Mechanical ventilation is an integral part of the care of many critically ill patients. It is also provided at sites outside the ICU and outside the hospital, including long-term acute care hospitals and the home. A thorough understanding of the essentials of mechanical ventilation is requisite for respiratory therapists and critical care physicians. A general knowledge of the principles of mechanical ventilation is also required of critical care nurses and primary care physicians whose patients occasionally require ventilatory support.
This book is intended to be a practical guide to adult mechanical ventilation. We have written this book from our perspective of over 75 years of experience as clinicians, educators, researchers, and authors. We have made every attempt to keep the topics current and with a distinctly clinical focus. As in the previous editions, we have kept the chapters short, focused, and practical.
There have been many advances in the practice of mechanical ventilation over the past 10 years. Hence, much of the book is rewritten. Like previous editions, the book is divided into four parts. Part 1, Principles of Mechanical Ventilation, describes basic principles of mechanical ventilation and then continues with issues such as indications for mechanical ventilation, appropriate physiologic goals, and weaning from mechanical ventilation. Part 2, Ventilator Management, gives practical advice for ventilating patients with a variety of diseases. Part 3, Monitoring During Mechanical Ventilation, discusses blood gases, hemodynamics, mechanics, and waveforms. In the final part, Topics Related to Mechanical Ventilation, we discuss issues such as airway management, aerosol delivery, extracorporeal life support, and miscellaneous ventilatory techniques.

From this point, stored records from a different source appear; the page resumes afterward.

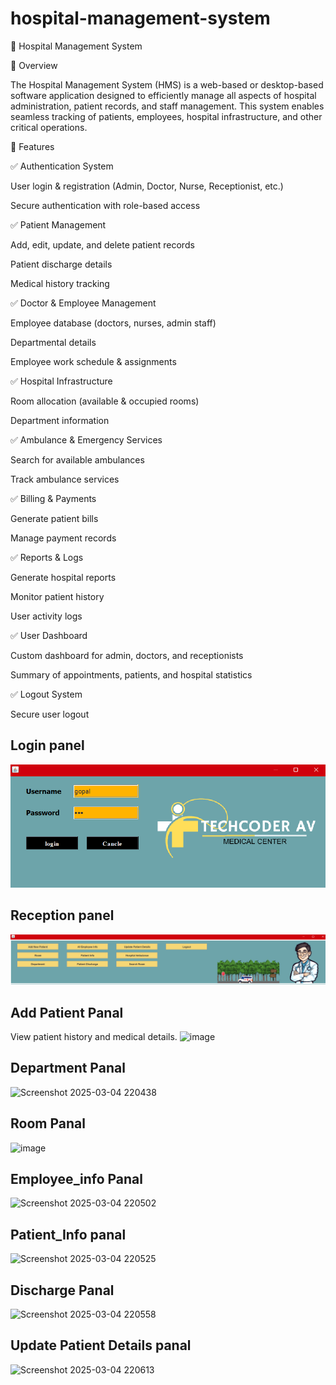 ﻿# hospital-management-system

🏥 Hospital Management System

📌 Overview

The Hospital Management System (HMS) is a web-based or desktop-based software application designed to efficiently manage all aspects of hospital administration, patient records, and staff management. This system enables seamless tracking of patients, employees, hospital infrastructure, and other critical operations.

🚀 Features

✅ Authentication System

User login & registration (Admin, Doctor, Nurse, Receptionist, etc.)

Secure authentication with role-based access


✅ Patient Management

Add, edit, update, and delete patient records

Patient discharge details

Medical history tracking


✅ Doctor & Employee Management

Employee database (doctors, nurses, admin staff)

Departmental details

Employee work schedule & assignments


✅ Hospital Infrastructure

Room allocation (available & occupied rooms)

Department information


✅ Ambulance & Emergency Services

Search for available ambulances

Track ambulance services


✅ Billing & Payments

Generate patient bills

Manage payment records


✅ Reports & Logs

Generate hospital reports

Monitor patient history

User activity logs


✅ User Dashboard

Custom dashboard for admin, doctors, and receptionists

Summary of appointments, patients, and hospital statistics


✅ Logout System

Secure user logout
## Login panel 
![img.png](img.png)


## Reception panel
![img_1.png](img_1.png)

## Add Patient Panal


View patient history and medical details.
![image](https://github.com/user-attachments/assets/9ad4a4b6-2934-4e8a-a32b-159d95e3b07b)

## Department Panal
![Screenshot 2025-03-04 220438](https://github.com/user-attachments/assets/5d07d8ec-904c-4838-a49e-c06993a9010c)

## Room Panal
![image](https://github.com/user-attachments/assets/52b071cc-4678-4a38-8ce6-c64260fa0052)

## Employee_info Panal
![Screenshot 2025-03-04 220502](https://github.com/user-attachments/assets/e52802d3-5f1b-4005-a57e-c5ef9b732678)

## Patient_Info panal
![Screenshot 2025-03-04 220525](https://github.com/user-attachments/assets/443c6290-2182-4cc8-8a10-90c404b14864)

## Discharge Panal
![Screenshot 2025-03-04 220558](https://github.com/user-attachments/assets/4c07b18b-2d16-4c41-8282-afef27379e02)

##  Update Patient Details panal
![Screenshot 2025-03-04 220613](https://github.com/user-attachments/assets/fe6641c3-b9d6-47b9-8175-1ad179a3c387)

This is a book about mechanical ventilation and not mechanical ventilators. We do not describe the operation of any specific ventilator (although we do discuss some modes specific to some ventilator types). We have tried to keep the material covered in this book generic and it is, by and large, applicable to any adult mechanical ventilator. We do not cover issues related to pediatric and neonatal mechanical ventilation. Because these topics are adequately covered in pediatric and neonatal respiratory care books, we decided to limit the focus of this book to adult mechanical ventilation. Although we provide a short bibliography at the end of each chapter, we have specifically tried to make this a practical book and not an extensive reference book.
This book is written for all clinicians caring for mechanically ventilated patients. We believe that it is unique and hope you will enjoy reading it as much as we have enjoyed writing it.